27. maja 2010 roku została opublikowana Strategia bezpieczeństwa USA. Dokument ten w znacznym stopniu odcina się od polityki administracji George’a W. Busha. Według danych zawartych w trzecim rozdziale (pt. Advancing Our Interests) strategii, Barack Obama zobowiązuje się do zamknięcia więzienia Guantanamo w bazie marynarki wojennej w Guantanamo Bay na Kubie.
W teorii, zamknięcie tego osławionego zakładu karnego ma zwiększyć bezpieczeństwo wewnętrzne USA. Można domniemywać, że administracja Barack’a Obamy nie chce dawać terrorystom kolejnych powodów do ataków na terytorium Stanów Zjednoczonych.

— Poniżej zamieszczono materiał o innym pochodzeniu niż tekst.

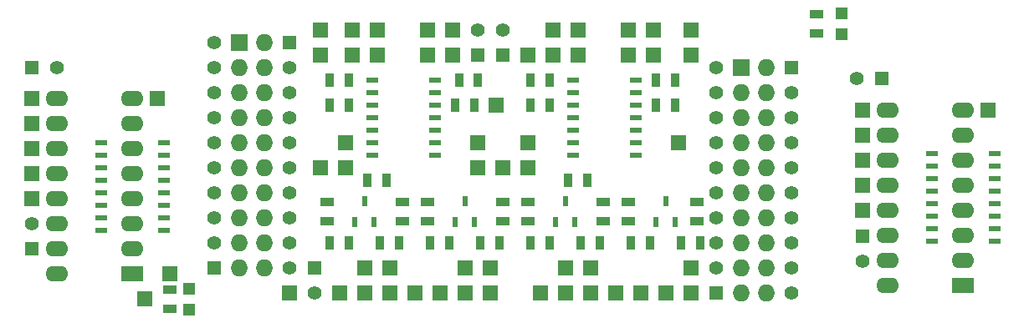
<source format=gts>
G04 (created by PCBNEW (2013-07-07 BZR 4022)-stable) date 02/09/2014 18:49:16*
%MOIN*%
G04 Gerber Fmt 3.4, Leading zero omitted, Abs format*
%FSLAX34Y34*%
G01*
G70*
G90*
G04 APERTURE LIST*
%ADD10C,0.00393701*%
%ADD11R,0.068X0.068*%
%ADD12O,0.068X0.068*%
%ADD13R,0.055X0.055*%
%ADD14C,0.055*%
%ADD15R,0.0472X0.0472*%
%ADD16R,0.055X0.035*%
%ADD17R,0.035X0.055*%
%ADD18R,0.0236X0.0394*%
%ADD19R,0.045X0.02*%
%ADD20R,0.06X0.06*%
%ADD21R,0.09X0.062*%
%ADD22O,0.09X0.062*%
G04 APERTURE END LIST*
G54D10*
G54D11*
X49000Y-24500D03*
G54D12*
X50000Y-24500D03*
X49000Y-25500D03*
X50000Y-25500D03*
X49000Y-26500D03*
X50000Y-26500D03*
X49000Y-27500D03*
X50000Y-27500D03*
X49000Y-28500D03*
X50000Y-28500D03*
X49000Y-29500D03*
X50000Y-29500D03*
X49000Y-30500D03*
X50000Y-30500D03*
X49000Y-31500D03*
X50000Y-31500D03*
X49000Y-32500D03*
X50000Y-32500D03*
X49000Y-33500D03*
X50000Y-33500D03*
G54D11*
X69000Y-25500D03*
G54D12*
X70000Y-25500D03*
X69000Y-26500D03*
X70000Y-26500D03*
X69000Y-27500D03*
X70000Y-27500D03*
X69000Y-28500D03*
X70000Y-28500D03*
X69000Y-29500D03*
X70000Y-29500D03*
X69000Y-30500D03*
X70000Y-30500D03*
X69000Y-31500D03*
X70000Y-31500D03*
X69000Y-32500D03*
X70000Y-32500D03*
X69000Y-33500D03*
X70000Y-33500D03*
X69000Y-34500D03*
X70000Y-34500D03*
G54D13*
X51000Y-24500D03*
G54D14*
X51000Y-25500D03*
X51000Y-26500D03*
X51000Y-27500D03*
X51000Y-28500D03*
X51000Y-29500D03*
X51000Y-30500D03*
X51000Y-31500D03*
X51000Y-32500D03*
X51000Y-33500D03*
G54D13*
X48000Y-33500D03*
G54D14*
X48000Y-32500D03*
X48000Y-31500D03*
X48000Y-30500D03*
X48000Y-29500D03*
X48000Y-28500D03*
X48000Y-27500D03*
X48000Y-26500D03*
X48000Y-25500D03*
X48000Y-24500D03*
G54D13*
X71000Y-25500D03*
G54D14*
X71000Y-26500D03*
X71000Y-27500D03*
X71000Y-28500D03*
X71000Y-29500D03*
X71000Y-30500D03*
X71000Y-31500D03*
X71000Y-32500D03*
X71000Y-33500D03*
X71000Y-34500D03*
G54D13*
X68000Y-34500D03*
G54D14*
X68000Y-33500D03*
X68000Y-32500D03*
X68000Y-31500D03*
X68000Y-30500D03*
X68000Y-29500D03*
X68000Y-28500D03*
X68000Y-27500D03*
X68000Y-26500D03*
X68000Y-25500D03*
G54D13*
X58500Y-25000D03*
G54D14*
X58500Y-24000D03*
G54D15*
X73000Y-24163D03*
X73000Y-23337D03*
X47000Y-35163D03*
X47000Y-34337D03*
G54D13*
X52000Y-33500D03*
G54D14*
X52000Y-34500D03*
G54D13*
X59500Y-25000D03*
G54D14*
X59500Y-24000D03*
G54D16*
X72000Y-24125D03*
X72000Y-23375D03*
X46250Y-35125D03*
X46250Y-34375D03*
G54D17*
X54125Y-30000D03*
X54875Y-30000D03*
X62125Y-30000D03*
X62875Y-30000D03*
X66625Y-32500D03*
X67375Y-32500D03*
X62625Y-32500D03*
X63375Y-32500D03*
X58625Y-32500D03*
X59375Y-32500D03*
X54625Y-32500D03*
X55375Y-32500D03*
G54D18*
X65625Y-31666D03*
X66000Y-30834D03*
X66375Y-31666D03*
X61625Y-31666D03*
X62000Y-30834D03*
X62375Y-31666D03*
X57625Y-31666D03*
X58000Y-30834D03*
X58375Y-31666D03*
X53625Y-31666D03*
X54000Y-30834D03*
X54375Y-31666D03*
G54D17*
X66375Y-27000D03*
X65625Y-27000D03*
X66375Y-26000D03*
X65625Y-26000D03*
X58375Y-27000D03*
X57625Y-27000D03*
X58525Y-26000D03*
X57775Y-26000D03*
X61375Y-27000D03*
X60625Y-27000D03*
X61375Y-26000D03*
X60625Y-26000D03*
X53375Y-27000D03*
X52625Y-27000D03*
X53375Y-26000D03*
X52625Y-26000D03*
G54D16*
X67250Y-31625D03*
X67250Y-30875D03*
X63500Y-31625D03*
X63500Y-30875D03*
X59500Y-31625D03*
X59500Y-30875D03*
X55500Y-31625D03*
X55500Y-30875D03*
X64500Y-30875D03*
X64500Y-31625D03*
X60500Y-30875D03*
X60500Y-31625D03*
X56500Y-30875D03*
X56500Y-31625D03*
X52500Y-30875D03*
X52500Y-31625D03*
G54D17*
X65375Y-32500D03*
X64625Y-32500D03*
X61375Y-32500D03*
X60625Y-32500D03*
X57375Y-32500D03*
X56625Y-32500D03*
X53375Y-32500D03*
X52625Y-32500D03*
G54D19*
X64800Y-29000D03*
X64800Y-28500D03*
X64800Y-28000D03*
X64800Y-27500D03*
X64800Y-27000D03*
X64800Y-26500D03*
X64800Y-26000D03*
X62300Y-26000D03*
X62300Y-26500D03*
X62300Y-27500D03*
X62300Y-28000D03*
X62300Y-28500D03*
X62300Y-29000D03*
X62300Y-27000D03*
X56800Y-29000D03*
X56800Y-28500D03*
X56800Y-28000D03*
X56800Y-27500D03*
X56800Y-27000D03*
X56800Y-26500D03*
X56800Y-26000D03*
X54300Y-26000D03*
X54300Y-26500D03*
X54300Y-27500D03*
X54300Y-28000D03*
X54300Y-28500D03*
X54300Y-29000D03*
X54300Y-27000D03*
G54D20*
X46250Y-33750D03*
X73850Y-31200D03*
X78850Y-27200D03*
X73850Y-27200D03*
X73850Y-30200D03*
X73850Y-28200D03*
X73850Y-29200D03*
X40750Y-28750D03*
X40750Y-30750D03*
X45750Y-26750D03*
X40750Y-26750D03*
X40750Y-29750D03*
X40750Y-27750D03*
X52250Y-24000D03*
X60500Y-25000D03*
X64500Y-24000D03*
X64500Y-25000D03*
X62500Y-25000D03*
X62500Y-24000D03*
X56500Y-24000D03*
X56500Y-25000D03*
X60500Y-28500D03*
X66500Y-28500D03*
X53250Y-28500D03*
X52250Y-25000D03*
X61500Y-24000D03*
X61500Y-25000D03*
X65500Y-24000D03*
X65500Y-25000D03*
X53500Y-24000D03*
X53500Y-25000D03*
X67000Y-33500D03*
X63000Y-33500D03*
X62000Y-33500D03*
X58000Y-33500D03*
X59000Y-33500D03*
X55000Y-33500D03*
X54000Y-33500D03*
X67000Y-34500D03*
X66000Y-34500D03*
X63000Y-34500D03*
X62000Y-34500D03*
X59000Y-34500D03*
X58000Y-34500D03*
X54000Y-34500D03*
X55000Y-34500D03*
X64000Y-34500D03*
X51000Y-34500D03*
X65000Y-34500D03*
X61000Y-34500D03*
X60500Y-29500D03*
X53000Y-34500D03*
X57000Y-34500D03*
X67000Y-24000D03*
X58500Y-29500D03*
X53250Y-29500D03*
X54500Y-25000D03*
X54500Y-24000D03*
X58500Y-28500D03*
X57500Y-24000D03*
X57500Y-25000D03*
X59250Y-27000D03*
X67000Y-25000D03*
X56000Y-34500D03*
X59500Y-29500D03*
X52250Y-29500D03*
G54D13*
X40750Y-32750D03*
G54D14*
X40750Y-31750D03*
G54D13*
X74600Y-25950D03*
G54D14*
X73600Y-25950D03*
G54D13*
X73850Y-32250D03*
G54D14*
X73850Y-33250D03*
G54D13*
X40750Y-25500D03*
G54D14*
X41750Y-25500D03*
G54D21*
X77850Y-34200D03*
G54D22*
X77850Y-33200D03*
X77850Y-32200D03*
X77850Y-31200D03*
X77850Y-30200D03*
X77850Y-29200D03*
X77850Y-28200D03*
X77850Y-27200D03*
X74850Y-27200D03*
X74850Y-28200D03*
X74850Y-29200D03*
X74850Y-30200D03*
X74850Y-31200D03*
X74850Y-32200D03*
X74850Y-33200D03*
X74850Y-34200D03*
G54D21*
X44750Y-33750D03*
G54D22*
X44750Y-32750D03*
X44750Y-31750D03*
X44750Y-30750D03*
X44750Y-29750D03*
X44750Y-28750D03*
X44750Y-27750D03*
X44750Y-26750D03*
X41750Y-26750D03*
X41750Y-27750D03*
X41750Y-28750D03*
X41750Y-29750D03*
X41750Y-30750D03*
X41750Y-31750D03*
X41750Y-32750D03*
X41750Y-33750D03*
G54D19*
X43500Y-32000D03*
X43500Y-31000D03*
X43500Y-30500D03*
X43500Y-30000D03*
X43500Y-29500D03*
X43500Y-29000D03*
X43500Y-28500D03*
X46000Y-28500D03*
X46000Y-29000D03*
X46000Y-29500D03*
X46000Y-30000D03*
X46000Y-30500D03*
X46000Y-31000D03*
X46000Y-31500D03*
X46000Y-32000D03*
X43500Y-31500D03*
X76600Y-32450D03*
X76600Y-31450D03*
X76600Y-30950D03*
X76600Y-30450D03*
X76600Y-29950D03*
X76600Y-29450D03*
X76600Y-28950D03*
X79100Y-28950D03*
X79100Y-29450D03*
X79100Y-29950D03*
X79100Y-30450D03*
X79100Y-30950D03*
X79100Y-31450D03*
X79100Y-31950D03*
X79100Y-32450D03*
X76600Y-31950D03*
G54D20*
X45250Y-34750D03*
M02*

</source>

Moim zdaniem nowa administracja popełniła szereg błędów, które w praktyce mogą uniemożliwić proces likwidacji obozu karnego. W pierwszej kolejności należy zaznaczyć, że prezydent Obama już w 2009 roku ubiegał się o zwiększenie budżetu o środki na likwidację więzienia. W 2011 roku podpisał ustawę o budżecie departamentu obrony USA na rok finansowy 2011 z pominięciem wyodrębnionych środków na przenoszenie osadzonych do innych ośrodków karnych, co stanowiło znaczną przeszkodę w likwidacji więzienia. Oprócz tego, jeszcze w 2009 roku, USA otrzymało od kilku państw propozycje dotyczące przyjęcia więźniów z Guantanamo, a finalnie, część osadzonych przyjęło 7 państw europejskich. Na mocy wyżej wymienionej ustawy ograniczono również możliwość relokacji więźniów do innych państw zamykając drzwi dla likwidacji więzienia. Moim zdaniem, istnieją dwie możliwości: administracji USA w znacznym stopniu brakuje konsekwencji w działaniu, albo jest to celowe działanie na zwłokę.
Należy również zwrócić uwagę na ubytki w planie przeniesienia więźniów na terytorium USA (projekt powstał już w 2009 roku). Obecne ustawodawstwo Stanów Zjednoczonych zabrania umieszczania w zakładach karnych więźniów nie oczekujących na proces sądowy. Stanowi to duże wyzwanie legislacyjne (którego możliwość rozwiązania praktycznie graniczy z cudem), gdyż Kongres USA nie jest przychylny przenoszeniu groźnych terrorystów do Stanów Zjednoczonych.
W ciągu ostatnich kilku miesięcy można było zaobserwować pewne posunięcia administracji USA, które pośrednio mogłyby prowadzić do zmniejszenia liczby więźniów w zakładzie karnym na Kubie. W 2012 roku wyszły na jaw tajne pertraktacje USA z Talibami w sprawie uwolnienia porwanego w 2009 roku Rowe’a Bergdahl’a w zamian za uwolnienie 5 talibskich bojowników. Być może administracja chciała odnieść podwójną korzyść poprzez odzyskanie sierżanta armii USA jednocześnie zmniejszając liczbę osadzonych w Guantanamo. W tym celu Stany Zjednoczone doszły do porozumienia z Talibami w sprawie utworzenia specjalnego biura łącznikowego w Katarze. Oficjalnie ma ono pomagać obu stronom w dojściu do porozumienia w sprawie pokoju w Afganistanie.
Mimo zapisów w nowej strategii bezpieczeństwa narodowego USA dotyczących zmiany podejścia to kwestii terroryzmu, terrorysta nadal pozostaje wrogiem nr 1. W tym przypadku, pertraktując z grupą ewidentnie wspierającą terroryzm, Amerykanie znacząco naginają własne postanowienia zawarte w dokumencie z 2010 roku. Mimo wszystko, należy mieć na uwadze wyższy cel przyświecający temu działaniu. Niezależnie od tego, czy wynikiem takiego postępowania będzie uwolnienie porwanego żołnierza czy doprowadzenie do pokoju z Afganistanie – cel uświęci środki.